= Instructions for the task =
Nothing but the lines from the one with "G04 APERTURE END LIST*" through the final line of the listing should appear in the answer, each copied exactly.

= Records supplied =
::::
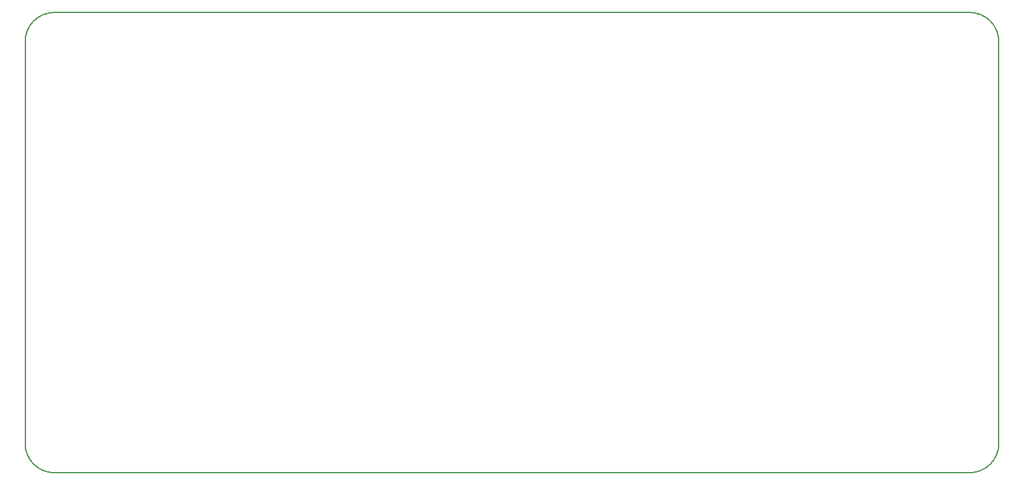
<source format=gm1>
G04 #@! TF.GenerationSoftware,KiCad,Pcbnew,(7.0.0-0)*
G04 #@! TF.CreationDate,2023-03-05T11:15:20-05:00*
G04 #@! TF.ProjectId,Cryologger ITB,4372796f-6c6f-4676-9765-72204954422e,rev?*
G04 #@! TF.SameCoordinates,Original*
G04 #@! TF.FileFunction,Profile,NP*
%FSLAX46Y46*%
G04 Gerber Fmt 4.6, Leading zero omitted, Abs format (unit mm)*
G04 Created by KiCad (PCBNEW (7.0.0-0)) date 2023-03-05 11:15:20*
%MOMM*%
%LPD*%
G01*
G04 APERTURE LIST*
G04 #@! TA.AperFunction,Profile*
%ADD10C,0.200000*%
G04 #@! TD*
G04 APERTURE END LIST*
D10*
X216000000Y-64000000D02*
G75*
G03*
X212000000Y-60000000I-4000000J0D01*
G01*
X83000000Y-64000000D02*
X83000000Y-119000000D01*
X216000000Y-64000000D02*
X216000000Y-119000000D01*
X212000000Y-60000000D02*
X87000000Y-60000000D01*
X87000000Y-60000000D02*
G75*
G03*
X83000000Y-64000000I0J-4000000D01*
G01*
X83000000Y-119000000D02*
G75*
G03*
X87000000Y-123000000I4000000J0D01*
G01*
X87000000Y-123000000D02*
X212000000Y-123000000D01*
X212000000Y-123000000D02*
G75*
G03*
X216000000Y-119000000I0J4000000D01*
G01*
M02*

</source>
::::
= Result =
G04 APERTURE END LIST*
D10*
X216000000Y-64000000D02*
G75*
G03*
X212000000Y-60000000I-4000000J0D01*
G01*
X83000000Y-64000000D02*
X83000000Y-119000000D01*
X216000000Y-64000000D02*
X216000000Y-119000000D01*
X212000000Y-60000000D02*
X87000000Y-60000000D01*
X87000000Y-60000000D02*
G75*
G03*
X83000000Y-64000000I0J-4000000D01*
G01*
X83000000Y-119000000D02*
G75*
G03*
X87000000Y-123000000I4000000J0D01*
G01*
X87000000Y-123000000D02*
X212000000Y-123000000D01*
X212000000Y-123000000D02*
G75*
G03*
X216000000Y-119000000I0J4000000D01*
G01*
M02*

</source>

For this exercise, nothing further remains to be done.